Raporun sonuçlarına göre Türkiye’de PM 2.5 kaynaklı hava kirliliğine bağlı erken ölüm riski, cinayet nedeniyle ölüm riskinden 24 kat daha fazla. Trafik kazaları nedeniyle ölüm oranlarıyla kıyaslandığında ise PM 2.5 kirliliğinden ölüm riskinin 7 kat daha fazla olduğu hesaplandı.Raporda, söz konusu şehirlerde PM 2.5 miktarının DSÖ limitlerini karşılaması halinde PM 2.5 kirliliğine atfedilen erken ölümlerin sayısında yüzde 75 oranında azalma olabileceği ve böylece her yıl tahminen 26 bin hayatın da kurtarılabileceği vurgulandı.

EN FAZLA ÖLÜM İSTANBUL’DA

2021’de ölçüm yapılabilen iller arasında yüzde 49’la Iğdır artan erken ölüm riski açısından ilk sırada yer alıyor. İstanbul, 8 bin 895 can kaybıyla PM 2.5 kirliliğine bağlı en fazla erken ölümün olduğu şehir. Raporda İstanbul’un diğer dört büyük dünya şehriyle (New York, Delhi, Seul ve Kuala Lumpur) karşılaştırılması da yapıldı. Bu sonuçlara göre uzun süreli PM2.5’ten kaynaklanan erken ölüm riskinin Delhi’ye kıyasla İstanbul’da daha düşük olduğu, İstanbul’daki oranların Seul ve Kuala Lumpur ile karşılaştırılabileceğini ortaya koydu.

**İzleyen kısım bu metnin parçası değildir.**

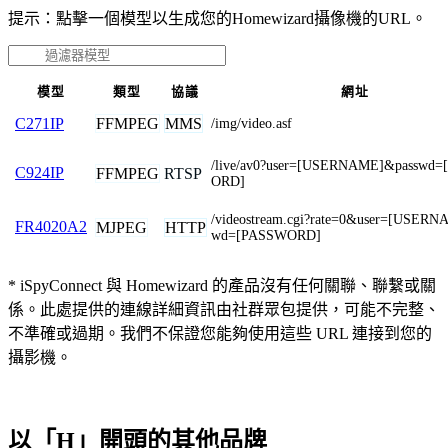
提示：點擊一個模型以生成您的Homewizard攝像機的URL。
模型
類型
協議
網址
FFMPEG
MMS
C271IP
/img/video.asf
/live/av0?user=[USERNAME]&passwd
C924IP
FFMPEG
RTSP
ORD]
/videostream.cgi?rate=0&user=[USER
FR4020A2
MJPEG
HTTP
wd=[PASSWORD]
* iSpyConnect 與 Homewizard 的產品沒有任何關聯、聯繫或關
係。此處提供的連線詳細資訊由社群眾包提供，可能不完整、
不準確或過期。我們不保證您能夠使用這些 URL 連接到您的
攝影機。
以「H」開頭的其他品牌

Bununla birlikte 2021’de New York’ta erken ölüm riskinin İstanbul’a göre daha düşük olduğu ortaya çıktı.

ACİLEN HAREKETE GECİLMELİ

“Dolayısıyla Türkiye’deki çevre ve halk sağlığı da hava kalitesini iyileştirmeye yönelik önlemlerden faydalanmak zorundadır.” ifadelerinin yer verildiği raporda şu öneriler sıralandı: “Bu çalışmanın bulguları, nüfusun sağlığını korumak amacıyla Türkiye’deki PM2.5 kirliliği sorununu çözmek için acilen harekete geçilmesi gerektiğini göstermektedir. Türkiye’de PM 2.5 kirliliği için yıllık ve 24 saatlik ortalama limit değerleri bir an önce tanımlanmalıdır. Ulusal limit değerler, asgari olarak, AB tarafından kabul edilen seviyelerle uyumlu olmalıdır. Uzun vadede ise amaç DSÖ limitleriyle uyumlu bir yönetmelik çıkarılmasıdır.”

“LİMİT DEĞER BELİRLENMELİ”

Greenpeace Akdeniz İklim ve Enerji Proje Sorumlusu Gökhan Ersoy, limit değerlerin belirlenmesinin erken ölümlerin önüne geçilmesine katkı sağlayacağını vurgulayarak “Havamızı kirleten failleri aslında hepimiz biliyoruz, ancak olağan şüpheliler ile olağan yöntemlerle mücadele etmekte yetersiz kalıyor. Bugün gezegenin en tehlikeli kirleticisi PM 2.5 için bir limit değer belirleyerek, kirliliğin kronikleştiği yerler için yönetmeliğimizde yer alan koruma bölgesini hayata geçirebilir ve kirli endüstriler karşısında insanlarımıza temiz bir nefes alacak ve ortalama yaşam süresini uzatacak mavi gökyüzü fırsatını sunabiliriz.” dedi.

PM 2.5 NEDİR?

Partikül madde (PM), atmosferde asılı duran küçük sıvı veya katı parçacık formundaki kirlilik olarak tanımlanıyor. PM2.5 2.5 mikrometreden daha küçük partikülleri tanımlamak için kullanılır. Türkiye PM10, SO2 ve NO2 de dahil olmak üzere kirleticiler için ulusal hava kalitesi standartlarına sahip ancak insan sağlığı için önemine dair ciddi kanıtların varlığına rağmen PM2.5 için herhangi bir ulusal hava kalitesi limiti bulunmuyor.